**TO-DO ITEM**:
Every line in the data below that has the word "lebih" should be returned.

--- PROVIDED MATERIAL Enclosed Below ---

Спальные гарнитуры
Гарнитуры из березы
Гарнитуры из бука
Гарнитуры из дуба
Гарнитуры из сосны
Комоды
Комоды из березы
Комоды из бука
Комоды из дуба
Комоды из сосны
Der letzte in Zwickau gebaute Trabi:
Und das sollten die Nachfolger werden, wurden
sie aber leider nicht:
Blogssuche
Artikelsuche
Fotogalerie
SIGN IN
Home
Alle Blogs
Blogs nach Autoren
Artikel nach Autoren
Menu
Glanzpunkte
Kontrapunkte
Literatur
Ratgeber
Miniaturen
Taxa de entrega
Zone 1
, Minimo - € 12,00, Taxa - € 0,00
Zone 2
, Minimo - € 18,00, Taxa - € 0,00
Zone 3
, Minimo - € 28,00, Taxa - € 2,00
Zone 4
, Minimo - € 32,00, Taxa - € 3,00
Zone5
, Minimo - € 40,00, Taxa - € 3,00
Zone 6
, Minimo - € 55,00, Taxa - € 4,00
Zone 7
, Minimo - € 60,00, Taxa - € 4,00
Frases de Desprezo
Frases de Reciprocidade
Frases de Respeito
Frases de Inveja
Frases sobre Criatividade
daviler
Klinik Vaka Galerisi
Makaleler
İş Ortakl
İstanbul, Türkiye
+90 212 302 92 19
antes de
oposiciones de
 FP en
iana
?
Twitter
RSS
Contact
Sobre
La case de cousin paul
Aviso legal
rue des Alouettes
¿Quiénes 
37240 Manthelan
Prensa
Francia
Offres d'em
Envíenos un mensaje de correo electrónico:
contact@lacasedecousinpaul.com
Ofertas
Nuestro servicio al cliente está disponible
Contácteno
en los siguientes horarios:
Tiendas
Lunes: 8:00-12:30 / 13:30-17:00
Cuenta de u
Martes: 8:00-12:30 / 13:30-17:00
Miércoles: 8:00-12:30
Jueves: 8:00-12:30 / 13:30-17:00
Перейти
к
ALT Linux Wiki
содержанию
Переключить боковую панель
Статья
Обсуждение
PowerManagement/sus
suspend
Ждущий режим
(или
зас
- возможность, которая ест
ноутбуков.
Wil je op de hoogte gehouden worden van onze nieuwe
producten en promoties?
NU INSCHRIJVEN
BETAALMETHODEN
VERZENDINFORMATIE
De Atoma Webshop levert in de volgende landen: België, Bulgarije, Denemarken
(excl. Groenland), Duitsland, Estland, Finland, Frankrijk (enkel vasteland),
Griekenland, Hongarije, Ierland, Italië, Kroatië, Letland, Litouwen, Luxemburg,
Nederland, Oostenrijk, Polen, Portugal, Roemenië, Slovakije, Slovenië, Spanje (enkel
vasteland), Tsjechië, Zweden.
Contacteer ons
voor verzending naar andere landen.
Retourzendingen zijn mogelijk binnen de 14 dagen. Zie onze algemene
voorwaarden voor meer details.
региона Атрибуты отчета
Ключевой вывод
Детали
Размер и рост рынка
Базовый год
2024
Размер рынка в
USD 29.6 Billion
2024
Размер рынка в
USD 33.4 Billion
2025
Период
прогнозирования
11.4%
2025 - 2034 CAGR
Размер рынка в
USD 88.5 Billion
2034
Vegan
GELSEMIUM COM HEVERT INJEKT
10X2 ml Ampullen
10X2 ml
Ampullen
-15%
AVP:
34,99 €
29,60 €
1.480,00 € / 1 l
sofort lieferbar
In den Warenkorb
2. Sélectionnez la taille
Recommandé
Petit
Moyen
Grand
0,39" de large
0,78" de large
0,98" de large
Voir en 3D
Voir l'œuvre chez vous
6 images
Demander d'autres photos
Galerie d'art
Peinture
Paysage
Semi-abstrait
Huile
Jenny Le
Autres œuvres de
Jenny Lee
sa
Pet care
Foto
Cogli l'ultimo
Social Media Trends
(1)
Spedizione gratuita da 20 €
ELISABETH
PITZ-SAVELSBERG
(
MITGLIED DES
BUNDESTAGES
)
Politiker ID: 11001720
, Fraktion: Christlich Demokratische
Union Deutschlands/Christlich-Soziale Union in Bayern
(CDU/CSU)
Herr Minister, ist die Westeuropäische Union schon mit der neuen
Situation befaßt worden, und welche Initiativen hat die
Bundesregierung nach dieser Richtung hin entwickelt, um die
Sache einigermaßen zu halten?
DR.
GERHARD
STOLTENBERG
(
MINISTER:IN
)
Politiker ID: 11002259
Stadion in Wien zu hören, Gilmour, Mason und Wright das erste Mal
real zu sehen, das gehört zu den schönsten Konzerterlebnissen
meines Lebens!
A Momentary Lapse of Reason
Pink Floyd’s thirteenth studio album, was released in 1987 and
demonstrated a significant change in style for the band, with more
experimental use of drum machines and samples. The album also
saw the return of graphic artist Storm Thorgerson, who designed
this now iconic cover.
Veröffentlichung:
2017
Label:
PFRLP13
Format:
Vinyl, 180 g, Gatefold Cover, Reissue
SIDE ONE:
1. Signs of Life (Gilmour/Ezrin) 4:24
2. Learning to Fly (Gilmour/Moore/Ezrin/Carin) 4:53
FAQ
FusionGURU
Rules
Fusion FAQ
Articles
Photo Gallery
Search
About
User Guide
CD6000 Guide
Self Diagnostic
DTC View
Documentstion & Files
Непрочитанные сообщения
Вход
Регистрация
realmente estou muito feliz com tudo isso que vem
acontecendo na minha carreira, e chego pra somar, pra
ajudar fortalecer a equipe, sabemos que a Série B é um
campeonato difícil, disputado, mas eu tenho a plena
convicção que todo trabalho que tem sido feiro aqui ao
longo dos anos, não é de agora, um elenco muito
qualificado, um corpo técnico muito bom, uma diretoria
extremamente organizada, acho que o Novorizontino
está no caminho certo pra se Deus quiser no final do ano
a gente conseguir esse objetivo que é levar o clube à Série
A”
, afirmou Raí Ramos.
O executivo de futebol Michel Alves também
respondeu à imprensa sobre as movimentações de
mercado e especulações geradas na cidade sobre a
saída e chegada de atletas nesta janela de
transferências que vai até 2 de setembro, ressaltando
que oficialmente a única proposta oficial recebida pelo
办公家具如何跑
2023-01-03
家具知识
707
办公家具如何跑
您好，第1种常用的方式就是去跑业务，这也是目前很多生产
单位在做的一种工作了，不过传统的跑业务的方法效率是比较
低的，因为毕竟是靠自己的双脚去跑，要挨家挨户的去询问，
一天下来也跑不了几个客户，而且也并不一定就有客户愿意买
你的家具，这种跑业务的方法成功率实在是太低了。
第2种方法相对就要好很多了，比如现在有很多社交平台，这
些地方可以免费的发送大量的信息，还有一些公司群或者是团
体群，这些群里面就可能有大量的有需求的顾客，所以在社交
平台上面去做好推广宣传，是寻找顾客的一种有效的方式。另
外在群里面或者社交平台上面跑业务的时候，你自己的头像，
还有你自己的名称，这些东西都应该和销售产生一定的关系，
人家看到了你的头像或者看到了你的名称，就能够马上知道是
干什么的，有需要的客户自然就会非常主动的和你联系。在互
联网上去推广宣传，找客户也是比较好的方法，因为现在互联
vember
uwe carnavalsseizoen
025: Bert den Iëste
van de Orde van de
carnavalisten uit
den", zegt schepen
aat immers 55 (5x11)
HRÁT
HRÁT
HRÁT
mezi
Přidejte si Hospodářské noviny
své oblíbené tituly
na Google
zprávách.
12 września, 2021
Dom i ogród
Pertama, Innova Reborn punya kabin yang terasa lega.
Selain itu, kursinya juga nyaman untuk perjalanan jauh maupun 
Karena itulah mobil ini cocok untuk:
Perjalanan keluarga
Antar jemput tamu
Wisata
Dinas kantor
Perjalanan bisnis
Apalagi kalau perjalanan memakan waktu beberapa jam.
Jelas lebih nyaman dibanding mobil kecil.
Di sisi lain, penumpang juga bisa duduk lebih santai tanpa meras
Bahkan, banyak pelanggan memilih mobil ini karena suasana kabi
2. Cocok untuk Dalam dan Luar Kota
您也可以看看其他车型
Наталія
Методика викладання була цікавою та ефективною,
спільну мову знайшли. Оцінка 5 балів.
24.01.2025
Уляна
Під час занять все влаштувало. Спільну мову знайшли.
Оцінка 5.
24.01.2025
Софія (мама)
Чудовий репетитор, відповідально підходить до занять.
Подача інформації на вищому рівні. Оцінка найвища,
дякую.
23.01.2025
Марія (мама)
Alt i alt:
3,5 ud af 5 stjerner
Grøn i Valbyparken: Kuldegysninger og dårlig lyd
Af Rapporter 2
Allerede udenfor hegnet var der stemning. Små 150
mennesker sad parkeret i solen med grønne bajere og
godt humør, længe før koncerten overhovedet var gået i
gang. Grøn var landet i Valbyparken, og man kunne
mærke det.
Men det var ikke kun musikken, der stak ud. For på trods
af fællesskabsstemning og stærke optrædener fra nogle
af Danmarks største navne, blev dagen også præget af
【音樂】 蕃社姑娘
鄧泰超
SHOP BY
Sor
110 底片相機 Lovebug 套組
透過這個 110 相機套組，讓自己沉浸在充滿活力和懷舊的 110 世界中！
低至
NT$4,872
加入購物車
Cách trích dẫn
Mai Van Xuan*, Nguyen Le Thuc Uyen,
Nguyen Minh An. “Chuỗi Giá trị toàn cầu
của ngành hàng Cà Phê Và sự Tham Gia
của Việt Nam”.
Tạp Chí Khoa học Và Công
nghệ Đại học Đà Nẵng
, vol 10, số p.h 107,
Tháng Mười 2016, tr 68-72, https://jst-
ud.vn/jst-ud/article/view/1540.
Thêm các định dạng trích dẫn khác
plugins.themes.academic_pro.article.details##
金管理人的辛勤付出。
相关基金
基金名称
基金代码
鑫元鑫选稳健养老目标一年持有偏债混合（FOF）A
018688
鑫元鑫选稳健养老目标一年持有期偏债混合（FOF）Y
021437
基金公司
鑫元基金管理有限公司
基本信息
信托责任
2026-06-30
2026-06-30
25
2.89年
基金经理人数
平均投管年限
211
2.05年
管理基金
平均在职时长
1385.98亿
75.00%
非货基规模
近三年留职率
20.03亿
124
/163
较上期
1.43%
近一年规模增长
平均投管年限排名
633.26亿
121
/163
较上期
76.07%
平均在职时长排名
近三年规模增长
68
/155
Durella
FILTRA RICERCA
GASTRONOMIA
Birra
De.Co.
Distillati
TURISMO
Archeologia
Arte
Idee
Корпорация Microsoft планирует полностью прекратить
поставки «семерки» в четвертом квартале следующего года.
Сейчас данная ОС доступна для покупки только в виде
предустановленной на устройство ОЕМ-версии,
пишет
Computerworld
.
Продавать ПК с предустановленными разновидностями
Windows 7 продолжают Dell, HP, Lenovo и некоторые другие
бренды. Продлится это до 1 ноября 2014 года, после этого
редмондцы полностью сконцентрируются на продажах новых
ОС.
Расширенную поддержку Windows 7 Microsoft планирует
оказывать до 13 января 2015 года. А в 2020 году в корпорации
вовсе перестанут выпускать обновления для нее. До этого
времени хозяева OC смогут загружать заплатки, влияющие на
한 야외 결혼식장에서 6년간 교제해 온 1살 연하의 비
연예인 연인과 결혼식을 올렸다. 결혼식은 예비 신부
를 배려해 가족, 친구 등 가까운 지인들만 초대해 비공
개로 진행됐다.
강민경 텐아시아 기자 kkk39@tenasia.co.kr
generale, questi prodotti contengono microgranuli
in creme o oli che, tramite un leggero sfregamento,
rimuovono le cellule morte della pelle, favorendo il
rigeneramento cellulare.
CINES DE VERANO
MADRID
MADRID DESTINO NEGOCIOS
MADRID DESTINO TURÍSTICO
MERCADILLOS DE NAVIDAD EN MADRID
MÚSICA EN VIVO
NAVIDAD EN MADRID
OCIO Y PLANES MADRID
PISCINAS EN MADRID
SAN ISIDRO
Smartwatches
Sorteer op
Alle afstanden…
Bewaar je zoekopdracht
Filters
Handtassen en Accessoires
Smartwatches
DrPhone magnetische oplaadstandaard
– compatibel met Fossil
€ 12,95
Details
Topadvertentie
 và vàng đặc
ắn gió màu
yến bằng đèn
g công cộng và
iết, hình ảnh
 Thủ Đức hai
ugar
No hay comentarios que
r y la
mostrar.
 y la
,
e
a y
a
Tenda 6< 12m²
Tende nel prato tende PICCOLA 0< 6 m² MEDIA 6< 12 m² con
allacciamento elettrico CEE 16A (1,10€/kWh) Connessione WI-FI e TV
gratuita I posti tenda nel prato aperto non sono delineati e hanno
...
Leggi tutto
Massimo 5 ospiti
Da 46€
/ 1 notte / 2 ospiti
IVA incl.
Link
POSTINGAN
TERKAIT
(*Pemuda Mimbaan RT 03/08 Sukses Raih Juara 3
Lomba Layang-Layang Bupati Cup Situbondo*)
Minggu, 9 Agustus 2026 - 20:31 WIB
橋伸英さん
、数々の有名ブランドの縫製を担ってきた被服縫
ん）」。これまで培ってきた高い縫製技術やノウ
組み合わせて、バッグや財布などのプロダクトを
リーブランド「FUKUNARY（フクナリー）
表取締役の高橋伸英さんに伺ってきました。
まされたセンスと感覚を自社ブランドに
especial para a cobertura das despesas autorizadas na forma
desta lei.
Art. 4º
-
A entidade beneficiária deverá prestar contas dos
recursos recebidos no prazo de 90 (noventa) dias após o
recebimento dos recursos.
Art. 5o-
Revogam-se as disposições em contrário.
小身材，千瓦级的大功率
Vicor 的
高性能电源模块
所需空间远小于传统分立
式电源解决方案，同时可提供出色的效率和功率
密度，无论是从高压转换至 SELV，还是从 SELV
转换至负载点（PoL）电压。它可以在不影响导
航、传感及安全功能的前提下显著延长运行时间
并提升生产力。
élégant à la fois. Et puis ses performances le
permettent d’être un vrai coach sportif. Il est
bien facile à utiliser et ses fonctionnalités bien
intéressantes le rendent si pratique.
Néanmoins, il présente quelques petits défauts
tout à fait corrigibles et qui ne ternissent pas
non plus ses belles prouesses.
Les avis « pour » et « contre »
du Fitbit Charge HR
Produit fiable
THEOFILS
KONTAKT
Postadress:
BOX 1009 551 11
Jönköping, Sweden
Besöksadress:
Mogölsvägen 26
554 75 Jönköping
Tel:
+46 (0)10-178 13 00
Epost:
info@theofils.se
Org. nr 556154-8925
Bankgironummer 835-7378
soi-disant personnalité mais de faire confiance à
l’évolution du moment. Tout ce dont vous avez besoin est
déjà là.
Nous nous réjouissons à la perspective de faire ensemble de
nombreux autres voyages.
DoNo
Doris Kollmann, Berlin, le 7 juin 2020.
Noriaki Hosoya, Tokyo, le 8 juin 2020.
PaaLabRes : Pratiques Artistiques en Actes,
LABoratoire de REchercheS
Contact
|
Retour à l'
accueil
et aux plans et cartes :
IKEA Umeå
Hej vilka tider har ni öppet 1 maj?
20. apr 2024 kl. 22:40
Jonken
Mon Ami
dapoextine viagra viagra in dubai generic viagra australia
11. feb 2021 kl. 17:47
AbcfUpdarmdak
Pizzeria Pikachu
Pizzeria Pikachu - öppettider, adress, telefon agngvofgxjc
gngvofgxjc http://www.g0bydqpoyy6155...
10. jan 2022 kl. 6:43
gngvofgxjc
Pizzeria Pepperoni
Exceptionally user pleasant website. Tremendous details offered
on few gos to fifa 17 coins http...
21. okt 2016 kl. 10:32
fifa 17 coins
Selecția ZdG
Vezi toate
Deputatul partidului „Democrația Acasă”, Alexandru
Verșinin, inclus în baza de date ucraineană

--- End of Enclosed PROVIDED MATERIAL ---

**RESPONSE TO THIS TASK**:
Jelas lebih nyaman dibanding mobil kecil.
Di sisi lain, penumpang juga bisa duduk lebih santai tanpa meras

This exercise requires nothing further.